Da sempre, però, il Cloud Computing è considerato a rischio per due aspetti, sicurezza e continuità del servizio, talmente macroscopici da essere citati persino da Wikipedia alla voce “critiche”.
Ebbene, i timori sono suffragati da un nuovo studio, realizzato da Compuware.
Secondo questa recente analisi, l’adozione di questa tecnologia per l’erogazione dei servizi sarebbe tanto attrattiva quanto rischiosa, ragion per cui un considerevole numero di responsabili aziendali ne starebbe rallentando i tempi di adozione (più del 50%).
Risulta dallo studio che oltre il 70% degli utilizzatori ha difficoltà a garantire performance coerenti con i livelli di servizio e che la gestione degli SLA (Service Level Agrement) non è sufficientemente rigorosa da garantire dei risultati apprezzabili per l'utenza finale.

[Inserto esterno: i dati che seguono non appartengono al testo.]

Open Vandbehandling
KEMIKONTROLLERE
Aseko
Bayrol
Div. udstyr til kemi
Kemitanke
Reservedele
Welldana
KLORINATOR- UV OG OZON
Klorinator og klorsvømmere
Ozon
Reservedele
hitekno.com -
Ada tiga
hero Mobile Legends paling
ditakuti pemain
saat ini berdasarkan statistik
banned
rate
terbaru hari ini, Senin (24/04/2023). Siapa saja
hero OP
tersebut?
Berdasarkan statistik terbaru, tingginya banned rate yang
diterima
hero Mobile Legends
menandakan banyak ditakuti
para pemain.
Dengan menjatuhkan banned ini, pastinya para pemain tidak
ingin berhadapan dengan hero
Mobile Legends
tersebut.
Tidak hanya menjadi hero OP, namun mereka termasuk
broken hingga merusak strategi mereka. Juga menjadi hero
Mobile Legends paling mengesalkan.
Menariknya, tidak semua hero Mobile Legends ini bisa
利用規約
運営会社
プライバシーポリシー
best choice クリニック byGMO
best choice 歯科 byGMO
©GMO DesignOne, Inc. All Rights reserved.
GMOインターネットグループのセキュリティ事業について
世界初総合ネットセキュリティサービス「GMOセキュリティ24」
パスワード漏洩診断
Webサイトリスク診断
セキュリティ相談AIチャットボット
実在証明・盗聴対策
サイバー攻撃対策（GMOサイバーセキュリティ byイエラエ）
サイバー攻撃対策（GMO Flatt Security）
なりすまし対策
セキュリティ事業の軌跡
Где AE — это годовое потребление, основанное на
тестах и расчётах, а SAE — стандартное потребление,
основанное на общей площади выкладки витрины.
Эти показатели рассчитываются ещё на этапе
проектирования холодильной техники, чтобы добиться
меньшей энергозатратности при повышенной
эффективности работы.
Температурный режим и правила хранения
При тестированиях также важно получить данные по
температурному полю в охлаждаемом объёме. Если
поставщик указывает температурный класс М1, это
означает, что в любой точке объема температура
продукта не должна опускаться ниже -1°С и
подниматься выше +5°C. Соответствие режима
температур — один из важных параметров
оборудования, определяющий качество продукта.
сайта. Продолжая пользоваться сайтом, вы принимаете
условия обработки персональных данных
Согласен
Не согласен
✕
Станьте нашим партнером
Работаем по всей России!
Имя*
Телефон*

Lo scetticismo deriva dal fatto che le aziende hanno finora sempre operato misurando la propria attività su strutture interne, per le quali sono in grado di valutare i tempi di risposta a fronte di eventuali problemi infrastrutturali.
Con il Cloud computing il controllo non è più nelle mani delle aziende che erogano il servizio. Ora è il provider del servizio ad essere depositario del sistema e, conseguentemente, dei tempi di risposta a fronte di malfunzionamenti e disservizi.
Oltre a questi aspetti organizzativi, c’è sicuramente un problema in termini di misurazione delle performance previsionali e, la mancanza di indicatori certi è un rischio che difficilmente un'azienda può sottovalutare.
Il problema delle performance non all'altezza dei requisiti di Qualità , che ormai tutte le aziende che forniscono beni e servizi si pongono, non è il solo.
Un ulteriore aspetto non secondario è legato alla legislazione vigente in ambito di riservatezza dei dati. Come hanno testimoniato recenti casi affiorati sulla stampa, Google e Facebook per citarne due, la gestione di dati riservati è un fattore delicato e sovente sottovalutato.
Quali conseguenze si è in grado di subire in termini di immagine (ma anche penali) nel gestire dati aziendali, sensibili o no, su un sistema fuori dal diretto controllo dei titolari degli stessi?
La crittografia risolve solo parte del problema: i dati sono inutilizzabili ma il flusso degli stessi può essere “sniffato” rendendo vani gli sforzi fatti per innalzare le opportune difese.
Se andiamo a rispolverare un autorevole parere datato 2008, espresso da Richard Stallman rileviamo come il pensiero espresso allora assuma un nuovo peso alla luce dello studio Compuware.
Richard Stallman, uno tra i primi fautori dell’Open Source e fondatore di GNU, ha dichiarato il Cloud Computing contrario alle logiche aperte o, per usare le sue parole “Cloud computing is a trap”.
Ancor più definitivo nel suo giudizio, Stallman afferma: “It’s stupidity. It’s worse than stupidity: it’s a marketing hype campaign”.
Secondo Stallman depositare i propri dati su un sistema di un fornitore esterno, significa di fatto legarsi mani e piedi al fornitore, con tutte le conseguenze che già si conoscono e che si subiscono quando si utilizza software commerciale. Oltre a ciò si è esposti ed indifesi di fronte ad utilizzi volutamente mirati a boicottare l'utilizzatore di tali servizi.
Di conseguenza, sempre secondo Stallman, il minor costo che si ha nell’utilizzo di servizi distribuiti mediante Cloud Computing è solo apparente, e sul lungo periodo i costi sono di gran lunga superiori.
Come si integrano i dati di Compuware con le previsioni di Stallman?
A quanto pare le perplessità di Stallman, probabilmente inascoltate all’epoca dell’intervista, oggi vengono rivalutate, anche se forse non in un’ottica del software libero.
Quello che lo studio Compuware non dice è se l'adozione di Cloud Computing ha effettivamente rappresentato un vincolo per le aziende che lo hanno adottato, ma forse per questo genere di valutazioni è ancora presto.